In 1.19, remember that for trapezoids, we can often divide the trapezoid into a rectangle and two right triangles on the ends. Since both right triangles on the ends share the same height (the height of the trapezoid) as well as the same hypotenuse (of length $5\sqrt{2}$) those two triangles are congruent. From there you get their bases are length $5$ (since $5+10+5=20$) so they are right isosceles triangles. Hope that helps with the solution there.

For 1.28, it might help to look back at Problem 1.8, as that has the diagram with the equilateral triangle drawn. The key fact here is that in isosceles triangle ABC, if $\angle BAC = 20$, then the other two angles are both $80$ degrees. Hint: Note that $20+60 = 80$ as well.

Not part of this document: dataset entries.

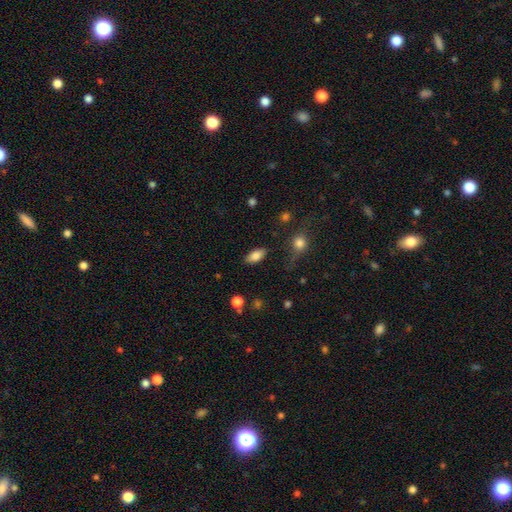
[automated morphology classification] Q: Smooth or featured?
A: smooth (82%); runner-up: featured or disk (11%)
Q: How rounded?
A: in between (90%); runner-up: cigar-shaped (7%)
Q: Merging?
A: none (82%); runner-up: minor disturbance (12%)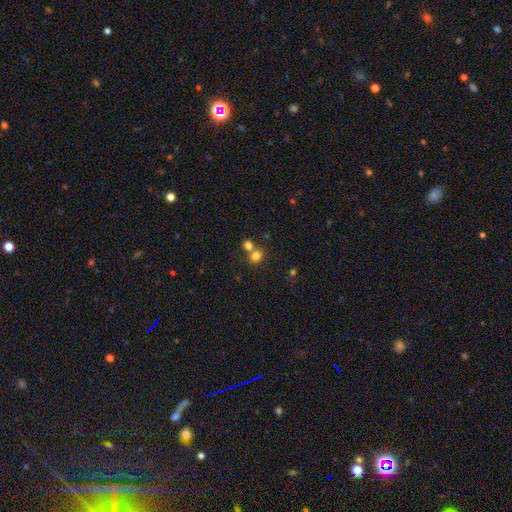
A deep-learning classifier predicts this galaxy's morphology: smooth_or_featured: smooth (p=0.78) [alt: star or artifact p=0.13]
how_rounded: round (p=0.61) [alt: in between p=0.38]
merging: merger (p=0.47) [alt: none p=0.43]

2.6b is actually a special case of 2.26, so maybe it's better to look at that one. The diagram there is as shown below:

There are many different ways to solve from here (including using 2.6a). One alternate method: What types of shapes are formed if you extend lines $DP$, $EP$, and $FP$ to divide equilateral triangle $ABC$ into 6 pieces?

In 2.14, the 24 degrees (if the pentagon is outside the hexagon) is correct. Note this comes from an isosceles triangle with one angle measuring $360-120-108 = 132$ degrees. If the pentagon is inside the hexagon, the isosceles triangle should have one angle measuring $120-108 = 12$ degrees, right?

For 3.30, can you share a little of your work? Does the listed solution make sense or did you take a different approach?

For 4.26, consider the diagram below, which uses the information about the area of $GPFD$ and $EBHP$.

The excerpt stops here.